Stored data

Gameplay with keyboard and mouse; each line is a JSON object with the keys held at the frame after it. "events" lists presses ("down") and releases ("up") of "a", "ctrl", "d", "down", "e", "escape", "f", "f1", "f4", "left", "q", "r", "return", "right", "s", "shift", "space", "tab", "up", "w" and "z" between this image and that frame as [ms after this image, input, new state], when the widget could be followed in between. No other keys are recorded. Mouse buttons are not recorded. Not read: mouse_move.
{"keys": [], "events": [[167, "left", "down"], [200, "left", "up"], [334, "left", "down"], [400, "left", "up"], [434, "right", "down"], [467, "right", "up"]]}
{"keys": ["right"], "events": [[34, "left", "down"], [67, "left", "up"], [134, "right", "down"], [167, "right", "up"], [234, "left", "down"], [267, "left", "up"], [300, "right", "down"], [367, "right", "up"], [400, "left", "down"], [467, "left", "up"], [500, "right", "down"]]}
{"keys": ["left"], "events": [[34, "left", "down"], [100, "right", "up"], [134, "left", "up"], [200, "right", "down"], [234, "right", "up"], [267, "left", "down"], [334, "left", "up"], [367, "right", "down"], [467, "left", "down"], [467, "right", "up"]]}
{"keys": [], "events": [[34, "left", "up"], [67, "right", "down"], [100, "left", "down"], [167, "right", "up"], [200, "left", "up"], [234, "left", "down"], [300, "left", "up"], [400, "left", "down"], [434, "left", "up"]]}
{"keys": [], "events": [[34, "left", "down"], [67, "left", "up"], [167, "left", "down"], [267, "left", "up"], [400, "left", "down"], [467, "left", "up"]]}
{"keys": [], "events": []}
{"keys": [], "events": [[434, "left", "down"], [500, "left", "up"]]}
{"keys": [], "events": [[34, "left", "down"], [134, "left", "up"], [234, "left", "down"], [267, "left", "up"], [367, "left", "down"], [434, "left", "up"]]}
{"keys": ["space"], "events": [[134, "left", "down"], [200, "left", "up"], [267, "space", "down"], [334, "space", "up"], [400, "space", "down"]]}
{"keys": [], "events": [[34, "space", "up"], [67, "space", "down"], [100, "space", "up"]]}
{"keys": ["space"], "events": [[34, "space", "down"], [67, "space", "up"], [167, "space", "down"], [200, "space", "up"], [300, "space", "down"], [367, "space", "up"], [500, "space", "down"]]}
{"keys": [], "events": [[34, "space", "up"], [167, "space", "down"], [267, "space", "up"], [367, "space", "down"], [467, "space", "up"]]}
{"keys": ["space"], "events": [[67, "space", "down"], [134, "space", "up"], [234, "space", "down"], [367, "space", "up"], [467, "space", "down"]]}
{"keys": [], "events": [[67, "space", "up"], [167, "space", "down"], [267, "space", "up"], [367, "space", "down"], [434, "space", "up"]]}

TASK STATEMENT »
The records shown earlier should all be returned verbatim.

ANSWER BOX »
Gameplay with keyboard and mouse; each line is a JSON object with the keys held at the frame after it. "events" lists presses ("down") and releases ("up") of "a", "ctrl", "d", "down", "e", "escape", "f", "f1", "f4", "left", "q", "r", "return", "right", "s", "shift", "space", "tab", "up", "w" and "z" between this image and that frame as [ms after this image, input, new state], when the widget could be followed in between. No other keys are recorded. Mouse buttons are not recorded. Not read: mouse_move.
{"keys": [], "events": [[167, "left", "down"], [200, "left", "up"], [334, "left", "down"], [400, "left", "up"], [434, "right", "down"], [467, "right", "up"]]}
{"keys": ["right"], "events": [[34, "left", "down"], [67, "left", "up"], [134, "right", "down"], [167, "right", "up"], [234, "left", "down"], [267, "left", "up"], [300, "right", "down"], [367, "right", "up"], [400, "left", "down"], [467, "left", "up"], [500, "right", "down"]]}
{"keys": ["left"], "events": [[34, "left", "down"], [100, "right", "up"], [134, "left", "up"], [200, "right", "down"], [234, "right", "up"], [267, "left", "down"], [334, "left", "up"], [367, "right", "down"], [467, "left", "down"], [467, "right", "up"]]}
{"keys": [], "events": [[34, "left", "up"], [67, "right", "down"], [100, "left", "down"], [167, "right", "up"], [200, "left", "up"], [234, "left", "down"], [300, "left", "up"], [400, "left", "down"], [434, "left", "up"]]}
{"keys": [], "events": [[34, "left", "down"], [67, "left", "up"], [167, "left", "down"], [267, "left", "up"], [400, "left", "down"], [467, "left", "up"]]}
{"keys": [], "events": []}
{"keys": [], "events": [[434, "left", "down"], [500, "left", "up"]]}
{"keys": [], "events": [[34, "left", "down"], [134, "left", "up"], [234, "left", "down"], [267, "left", "up"], [367, "left", "down"], [434, "left", "up"]]}
{"keys": ["space"], "events": [[134, "left", "down"], [200, "left", "up"], [267, "space", "down"], [334, "space", "up"], [400, "space", "down"]]}
{"keys": [], "events": [[34, "space", "up"], [67, "space", "down"], [100, "space", "up"]]}
{"keys": ["space"], "events": [[34, "space", "down"], [67, "space", "up"], [167, "space", "down"], [200, "space", "up"], [300, "space", "down"], [367, "space", "up"], [500, "space", "down"]]}
{"keys": [], "events": [[34, "space", "up"], [167, "space", "down"], [267, "space", "up"], [367, "space", "down"], [467, "space", "up"]]}
{"keys": ["space"], "events": [[67, "space", "down"], [134, "space", "up"], [234, "space", "down"], [367, "space", "up"], [467, "space", "down"]]}
{"keys": [], "events": [[67, "space", "up"], [167, "space", "down"], [267, "space", "up"], [367, "space", "down"], [434, "space", "up"]]}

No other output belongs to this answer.